“You haven’t seen it yet, Colonel Puller. Just as I said early on, something else has to happen. Something to prevent us from launching, something to totally de-coordinate our response in the crucial seven-to nine-minute envelope between the launch of this Peacekeeper and the launch of the Russian massive retaliation.”
Again, the silence.
“The launch is only one half of the operation. There’s another half of it, there has to be. I told you this from the very beginning, but I didn’t know what it was. Now I see it. It explains the radio message that he sent out this morning immediately after the seizure. He was talking to his other half, telling it to hold off for eighteen hours because of the key vault.”
“Hold off on what?” asked Skazy.
“It’s called ‘decapitation,’” said Peter, “or leader killing. It means cutting the heads off. And all the heads are in Washington. You better bump me through to the FBI fast, because they’ve got to get hopping on this. This Pashin’s going to launch at South Mountain and then he’s going to nuke D.C.”
This was the hardest thing yet. Uckley would rather do anything than this, but now events were whizzing by and it had been explained to him in Washington that he had this last job left to do.
“I—I’m not sure I can do it,” he said. “Can’t you get somebody else?”
After a restrained moment or two of silence, the voice at the other end of the line at last said, “They can’t get there in time. We can send the photos and documents over the wire to the state police barracks on Route 40 outside Frederick and have them to you in twenty minutes. You’re the senior federal representative there, it has to be you.”
Uckley swallowed. What choice did he have?
And twenty minutes later, a state police car whirled into town, its siren blaring, its flasher pulsing. Seconds after that, the messenger was delivered to Uckley.
“We got these over the computer hookup from D.C. just a few minutes ago. Hey, you okay? Man, you look like you had the worst day of your life.”
“It wasn’t the best.”
“I hear there was a bad shooting.”
“Yeah. Mine.”
“Oh, Jesus, sorry, man. Hey, don’t they give you time off for—”
“There’s no time for that today. Thanks.”
Uckley took the envelope from the man and headed up the walk. The house was full of lights. A minister had arrived and the family doctor and, a few minutes back, an older couple he took to be grandparents.
He paused at the door, wishing he were several million miles away, wishing the whole thing were over, wishing it weren’t him. But it was him, and eventually he knocked.
Minutes seemed to pass before someone answered. It was a man about sixty, heavyset, with expressionless eyes.
“Yes?” he asked.
“Uh, my name is Uckley. I’m a special agent with the Federal Bureau of Investigation. I’m sorry to have to do this, but I’ve got to talk to the girls.”
The man beheld him for the longest time.
“The girls are very tired,” he finally said. “They’ve been through a lot today. Too much. We’ve just gotten them down. I was going to sedate them if they have any trouble sleeping. Their grandparents are here. Can’t this wait until some other time?”

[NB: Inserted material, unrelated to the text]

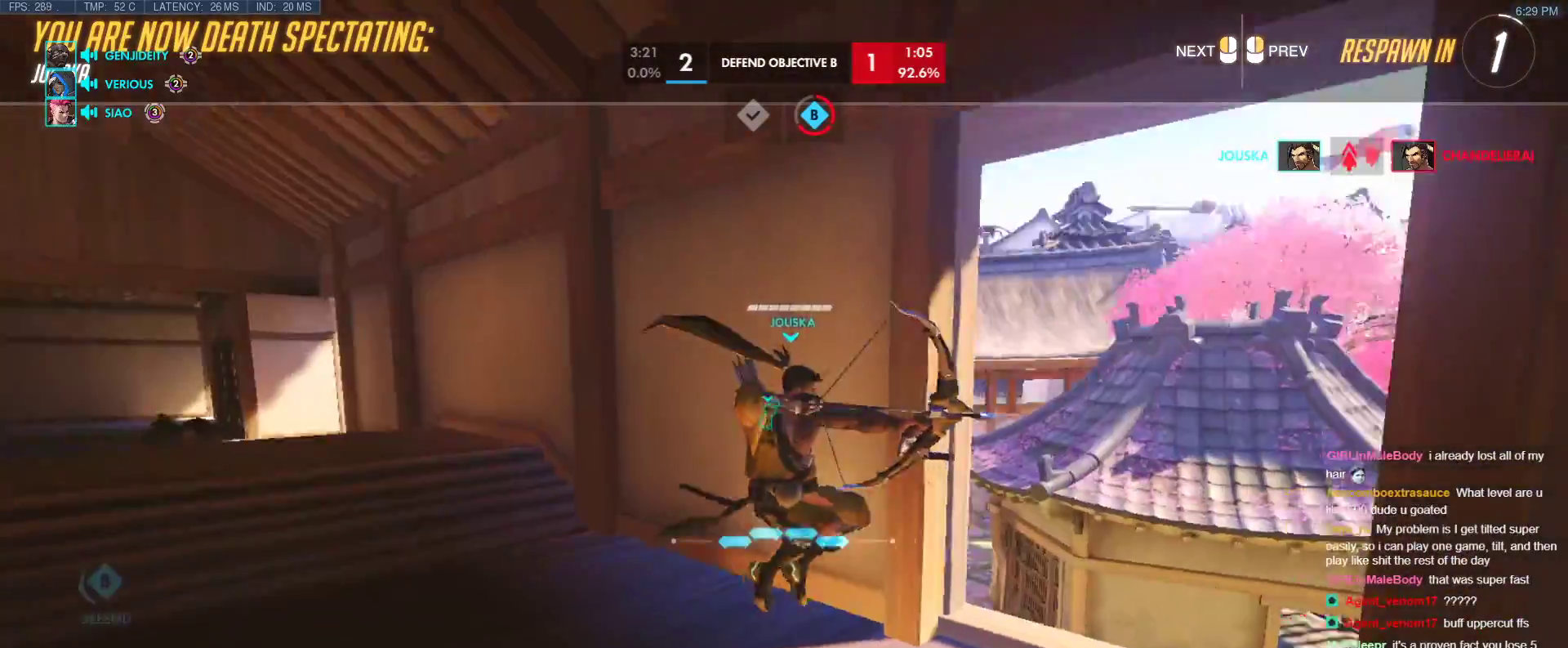
{"keys": ["w"], "events": []}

“I wish it could, Doctor. But I’ve got to talk to them. This is a very urgent situation and time is important.”
“Young man, these girls saw their mother shot and killed today. Have you any—”

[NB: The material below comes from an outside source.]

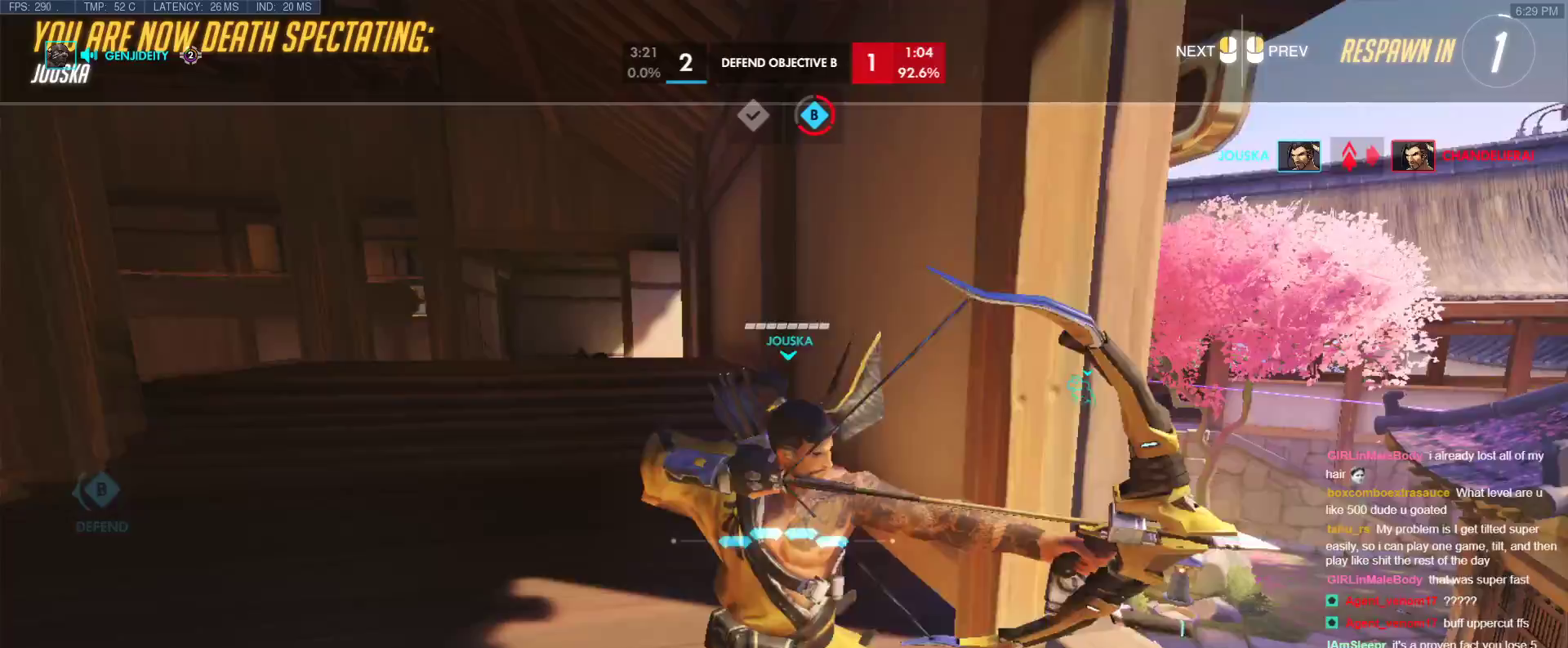
{"keys": ["w"], "events": [[83, "d", "down"], [317, "d", "up"]]}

“Look, I hate to have to act like a jerk, but you’ve got to understand how terribly, terribly urgent this all is, Doctor. This is what’s known as a phase four nuclear emergency, and technically I have all legal rights to get what I want. Please don’t make me have to be an asshole about this.” He felt himself swallowing uncomfortably. His breath was heavy and his knees felt watery.
The doctor simply glared at him. Then he stepped back and let him in.
Uckley stepped into a terrible silence. The two older people sat on the sofa. The woman was crying. The man looked numb. There wasn’t enough light in the room. The neighbor, Kathy Reed, fussed at the dinner table. She had evidently brought some casserole over, but nobody had eaten and the food lay on the plates glazing with grease in the dim light. There were still chips of wood and plaster and shreds of tufting everywhere from the gunfire, and a gritty layer of dust lay over everything, but evidently the police had covered the blown-out windows with plastic. The room filled Uckley with the nausea of memory and terror.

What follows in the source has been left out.